The success rate per dog (i.e., the number of correct indications divided by the number of trials) ranged from 76% to 100%. The lower bound of the 95% confidence interval of the estimated success rate was most of the time higher than the success rate obtained by chance after removing the number of mocks from calculations.
These results provide some evidence that detection dogs may be able to discriminate between sweat samples from symptomatic COVID-19 individuals and those from asymptomatic COVID-19 negative individuals. However, due to the limitations of this proof-of-concept study (including using some COVID-19 samples more than
once and potential confounding biases), these results must be confirmed in validation studies.

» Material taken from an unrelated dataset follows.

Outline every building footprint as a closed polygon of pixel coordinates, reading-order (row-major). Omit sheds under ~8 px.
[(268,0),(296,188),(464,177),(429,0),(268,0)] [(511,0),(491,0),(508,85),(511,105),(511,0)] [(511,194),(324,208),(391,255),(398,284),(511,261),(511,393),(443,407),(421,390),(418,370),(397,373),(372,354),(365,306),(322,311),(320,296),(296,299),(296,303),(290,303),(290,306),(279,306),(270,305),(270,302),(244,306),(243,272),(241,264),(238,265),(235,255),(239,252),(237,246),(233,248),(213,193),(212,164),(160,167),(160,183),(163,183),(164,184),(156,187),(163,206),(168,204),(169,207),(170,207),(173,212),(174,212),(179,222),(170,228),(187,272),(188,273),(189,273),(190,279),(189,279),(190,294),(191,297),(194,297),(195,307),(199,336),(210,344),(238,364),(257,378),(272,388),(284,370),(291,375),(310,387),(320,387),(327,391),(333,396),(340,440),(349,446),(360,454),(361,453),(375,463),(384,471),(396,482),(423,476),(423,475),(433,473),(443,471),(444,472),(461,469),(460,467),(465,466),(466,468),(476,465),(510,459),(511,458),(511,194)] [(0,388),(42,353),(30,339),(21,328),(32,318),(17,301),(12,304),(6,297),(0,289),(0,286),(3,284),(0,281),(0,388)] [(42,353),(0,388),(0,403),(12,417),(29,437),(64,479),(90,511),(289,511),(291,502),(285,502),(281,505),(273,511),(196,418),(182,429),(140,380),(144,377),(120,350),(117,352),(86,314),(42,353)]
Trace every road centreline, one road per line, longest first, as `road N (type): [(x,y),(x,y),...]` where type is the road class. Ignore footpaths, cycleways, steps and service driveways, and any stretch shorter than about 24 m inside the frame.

Reference: “Can the detection dog alert on COVID-19 positive persons by sniffing axillary sweat samples? A proof-of-concept study” by Dominique Grandjean, Riad Sarkis, Clothilde Lecoq-Julien, Aymeric Benard, Vinciane Roger, Eric Levesque, Eric Bernes-Luciani, Bruno Maestracci, Pascal Morvan, Eric Gully, David Berceau-Falancourt, Pierre Haufstater, Gregory Herin, Joaquin Cabrera, Quentin Muzzin, Capucine Gallet, Hélène Bacqué, Jean-Marie Broc, Leo Thomas, Anthony Lichaa, Georges Moujaes, Michele Saliba, Aurore Kuhn, Mathilde Galey, Benoit Berthail, Lucien Lapeyre, Anthoni Capelli, Steevens Renault, Karim Bachir, Anthony Kovinger, Eric Comas, Aymeric Stainmesse, Erwan Etienne, Sébastien Voeltzel, Sofiane Mansouri, Marlène Berceau-Falancourt, Aimé Dami, Lary Charlet, Eric Ruau, Mario Issa, Carine Grenet, Christophe Billy, Jean-Pierre Tourtier and Loïc Desquilbet, 10 December 2020, PLOS ONE.
Funding: DiagNose, Cynopro Detection Dogs volunteered their dogs to participate to the study without any financial request. DiagNose, Cynopro Detection Dogs provided support in the form of salaries for authors [PM, MBF, AC, SR, KB], but did not have any additional role in the study design, data collection and analysis, decision to publish, or preparation of the manuscript. Additionally, ICTS Europe, Biodesiv SAS, and Mario K9 also provided support in the form of salaries for authors [PM, GH, MI], but did not have any additional role in the study design, data collection and analysis, decision to publish, or preparation of the manuscript. The specific roles of these authors are articulated in the ‘author contributions’ section.
Competing Interests: DiagNose, Cynopro Detection Dogs, ICTS Europe, Biodesiv SAS, and Mario K9 provided support in the form of salaries for authors. This does not alter our adherence to PLOS ONE policies on sharing data and materials. There are no patents, products in development or marketed products associated with this research to declare.